Problem requirements:
Reproduce all of the data exactly. Images are not to appear in the reply.

Input data:
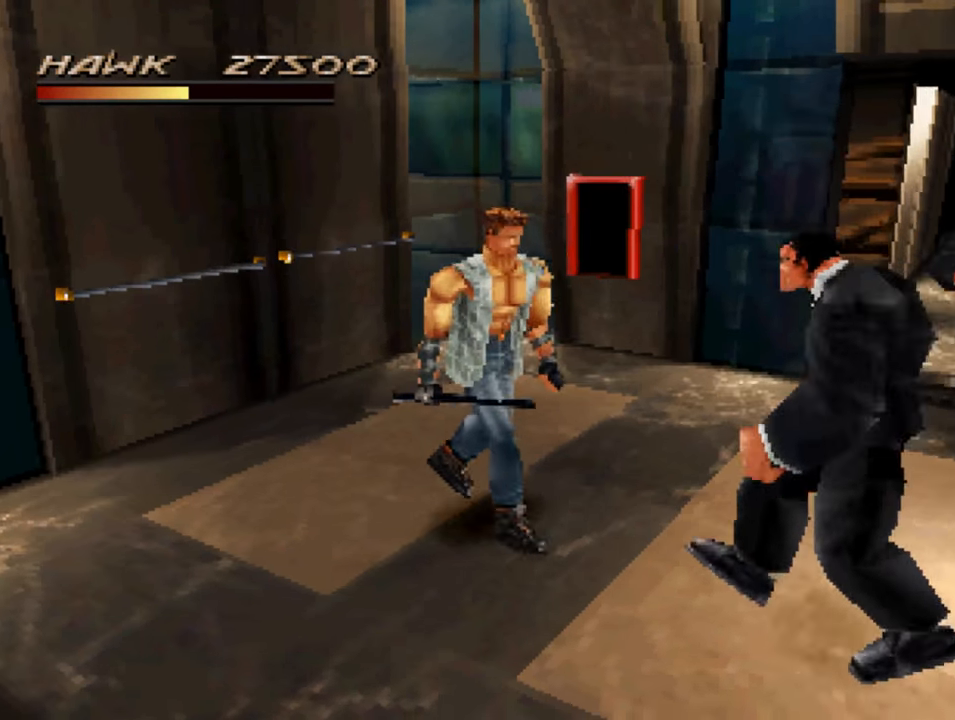
{"buttons": [], "left_stick": "right", "right_stick": "center", "events": [[150, "CROSS", "down"], [250, "CROSS", "up"], [317, "left_stick", "right"], [350, "CROSS", "down"], [417, "CROSS", "up"]]}
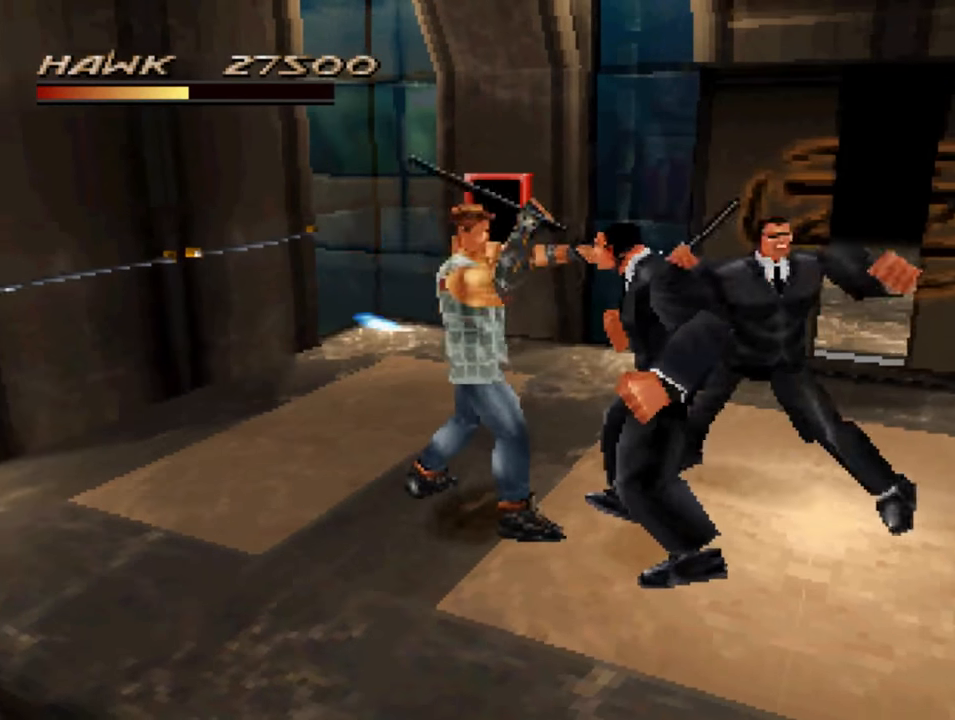
{"buttons": [], "left_stick": "right", "right_stick": "center", "events": [[17, "CROSS", "down"], [117, "CROSS", "up"], [184, "CROSS", "down"], [284, "CROSS", "up"], [384, "CROSS", "down"], [484, "CROSS", "up"]]}
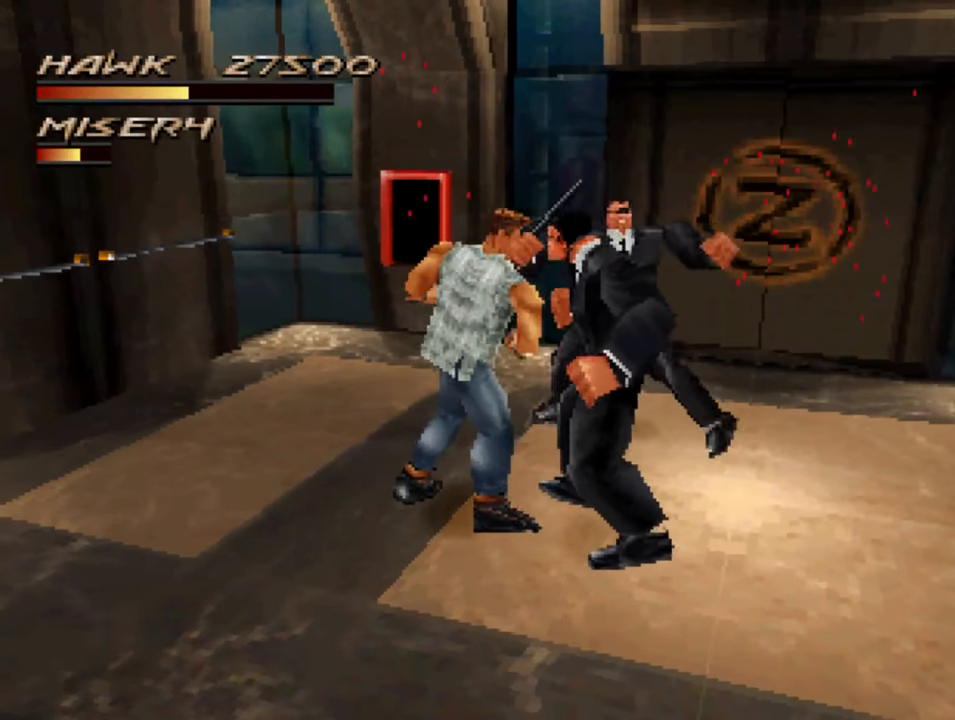
{"buttons": ["CROSS"], "left_stick": "right", "right_stick": "center", "events": [[84, "CROSS", "down"], [150, "CROSS", "up"], [250, "CROSS", "down"], [350, "CROSS", "up"], [450, "CROSS", "down"]]}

Written response:
{"buttons": [], "left_stick": "right", "right_stick": "center", "events": [[150, "CROSS", "down"], [250, "CROSS", "up"], [317, "left_stick", "right"], [350, "CROSS", "down"], [417, "CROSS", "up"]]}
{"buttons": [], "left_stick": "right", "right_stick": "center", "events": [[17, "CROSS", "down"], [117, "CROSS", "up"], [184, "CROSS", "down"], [284, "CROSS", "up"], [384, "CROSS", "down"], [484, "CROSS", "up"]]}
{"buttons": ["CROSS"], "left_stick": "right", "right_stick": "center", "events": [[84, "CROSS", "down"], [150, "CROSS", "up"], [250, "CROSS", "down"], [350, "CROSS", "up"], [450, "CROSS", "down"]]}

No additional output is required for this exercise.